According to a Hotelwifitest press release, the feature can predict Wi-Fi speeds of major hotels around the world. The prediction tool works in a manner similar to the thought process of a traveller, who has a fair idea about the Wi-Fi speeds in a hotel in different cities across the globe. The machine learning algorithm that is employed by Hotelwifitest aims to solve the issues of subjective knowledge and bringing precision into the picture.

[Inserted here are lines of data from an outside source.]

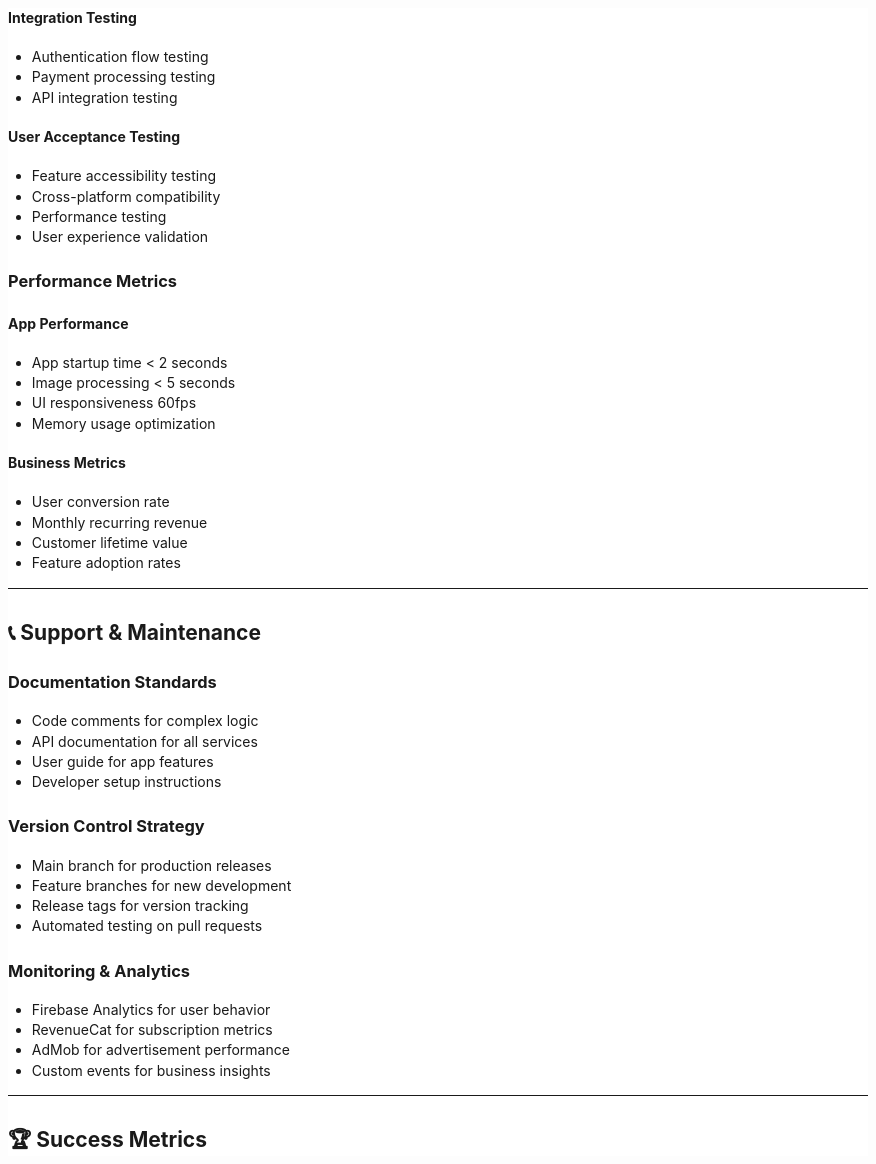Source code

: #### **Integration Testing**
- Authentication flow testing
- Payment processing testing
- API integration testing

#### **User Acceptance Testing**
- Feature accessibility testing
- Cross-platform compatibility
- Performance testing
- User experience validation

### **Performance Metrics**

#### **App Performance**
- App startup time < 2 seconds
- Image processing < 5 seconds
- UI responsiveness 60fps
- Memory usage optimization

#### **Business Metrics**
- User conversion rate
- Monthly recurring revenue
- Customer lifetime value
- Feature adoption rates

---

## 📞 Support & Maintenance

### **Documentation Standards**
- Code comments for complex logic
- API documentation for all services
- User guide for app features
- Developer setup instructions

### **Version Control Strategy**
- Main branch for production releases
- Feature branches for new development
- Release tags for version tracking
- Automated testing on pull requests

### **Monitoring & Analytics**
- Firebase Analytics for user behavior
- RevenueCat for subscription metrics
- AdMob for advertisement performance
- Custom events for business insights

---

## 🏆 Success Metrics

The website claims to cover hotels worldwide and has a current list of over 100,000 hotels in its database. The information provided is a complete breakdown of sorts on the list of hotels in a particular city. It provides the 'Expected speed' for the hotels, also mentions whether the Wi-Fi is free or paid for, has confidence ratings, and gives a range for the Wi-Fi connectivity in the hotel. All this Wi-Fi information is provided along with the nightly rates of living in the hotel (US dollar price of course), so that those using the portal have another measure.

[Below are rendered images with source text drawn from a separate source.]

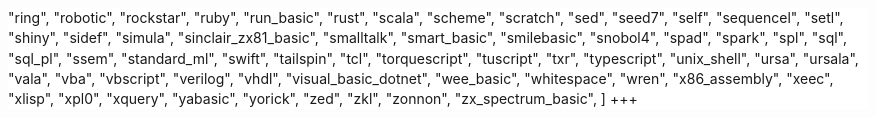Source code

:  "ring",
  "robotic",
  "rockstar",
  "ruby",
  "run_basic",
  "rust",
  "scala",
  "scheme",
  "scratch",
  "sed",
  "seed7",
  "self",
  "sequencel",
  "setl",
  "shiny",
  "sidef",
  "simula",
  "sinclair_zx81_basic",
  "smalltalk",
  "smart_basic",
  "smilebasic",
  "snobol4",
  "spad",
  "spark",
  "spl",
  "sql",
  "sql_pl",
  "ssem",
  "standard_ml",
  "swift",
  "tailspin",
  "tcl",
  "torquescript",
  "tuscript",
  "txr",
  "typescript",
  "unix_shell",
  "ursa",
  "ursala",
  "vala",
  "vba",
  "vbscript",
  "verilog",
  "vhdl",
  "visual_basic_dotnet",
  "wee_basic",
  "whitespace",
  "wren",
  "x86_assembly",
  "xeec",
  "xlisp",
  "xpl0",
  "xquery",
  "yabasic",
  "yorick",
  "zed",
  "zkl",
  "zonnon",
  "zx_spectrum_basic",
]
+++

For those hotels where the testing has not actually taken place there is a clear mention of the same. The Hotewifitest confidence value (confidence ratings) shows how thoroughly the Wi-Fi has been tested at this hotel. The confidence value depends on several factors, including the number of speed tests taken, how recently the tests occurred, and the diversity of tests in terms of the time of day, day of the week, and point within the travel season.
For example when we typed New Delhi in the search bar on the website, it threw up several results. The 'Taj Palace Hotel' near Dhaula Kuan came in at the top with an expected speed of 36.7Mbps, with a range was from 13Mbps to 57Mbps. The next in the line was the Taj Mahal Hotel located on Number One Mansingh Road with an expected speed of 15.4Mbps.
The website says that users too can be a part of the endeavour to make Hotelwifitest more accurate. A guest at any hotel can connect to in-house Wi-Fi and run a speed test at the website. Then, the results can be shared via a number of social media sites. The website says that such comments provide a valuable service to other travelers who figure in fast and reliable internet when booking accommodation. In fact users can also post the results to the hotel's social media websites where they can be reviewed by both the public and hotels. Even if users do not wish to make the findings public, when the website has enough results it analyses them and generates its cumulative results page that hotel management or potential guests can view via social media, or by visiting the website.
The website also details why testing for Wi-Fi in hotels is important. One of the ways, according to the website, in which the hotels hold consumers to ransom is by charging them top dollar for the Wi-Fi and by throttling the bandwidth so that guests are restricted to light browsing and checking mails. Heavy duty applications or even buffering videos takes forever. Given that the Internet is a vital cog in relaying information and communication now, worldwide, the website hopes to address the issue of hotels providing good Internet connectivity to guests without burning holes in their pockets.